Transcribed page contents
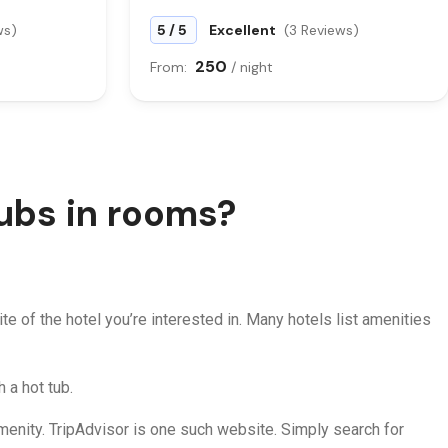
/
ws)
5
5
Excellent
(3 Reviews)
250
From:
/ night
tubs in rooms?
ite of the hotel you’re interested in. Many hotels list amenities
h a hot tub.
 amenity. TripAdvisor is one such website. Simply search for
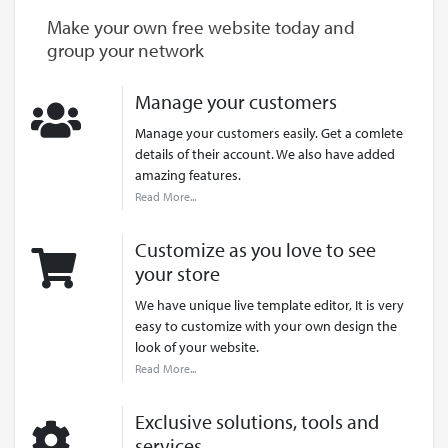
Make your own free website today and
group your network
Manage your customers
Manage your customers easily. Get a comlete
details of their account. We also have added
amazing features.
Read More...
Customize as you love to see
your store
We have unique live template editor, It is very
easy to customize with your own design the
look of your website.
Read More...
Exclusive solutions, tools and
services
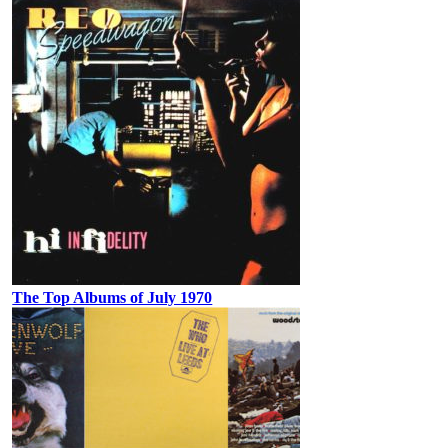
The Top Albums of July 1970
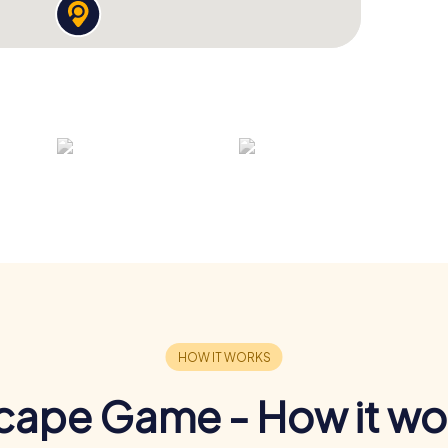
cape Game - How it wo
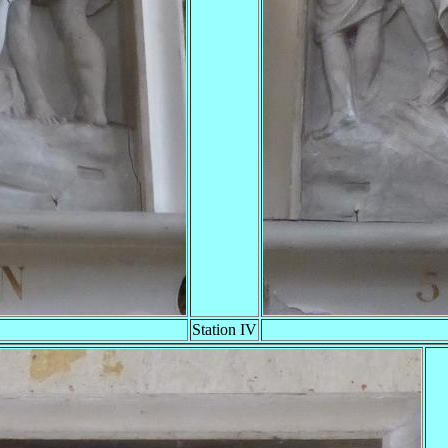
Station IV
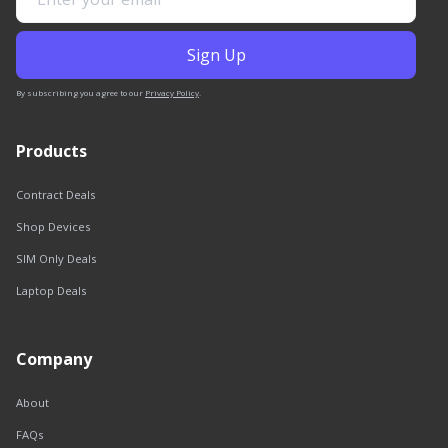
By subscribing you agree to our
Privacy Policy
.
Products
Contract Deals
Shop Devices
SIM Only Deals
Laptop Deals
Company
About
FAQs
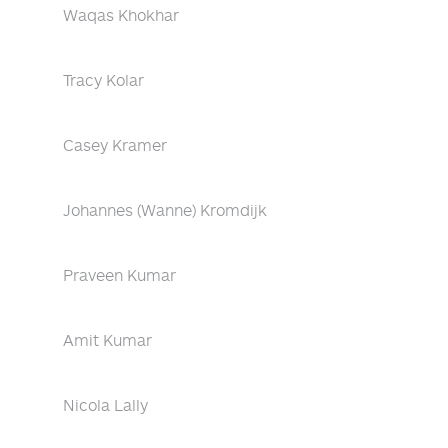
Waqas Khokhar
Tracy Kolar
Casey Kramer
Johannes (Wanne) Kromdijk
Praveen Kumar
Amit Kumar
Nicola Lally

WORK TO BE COMPLETED: Filter the records above for lines containing the word "customers", and copy those lines.

SOLUTION FOR THIS PROBLEM:
Manage your customers
Manage your customers easily. Get a comlete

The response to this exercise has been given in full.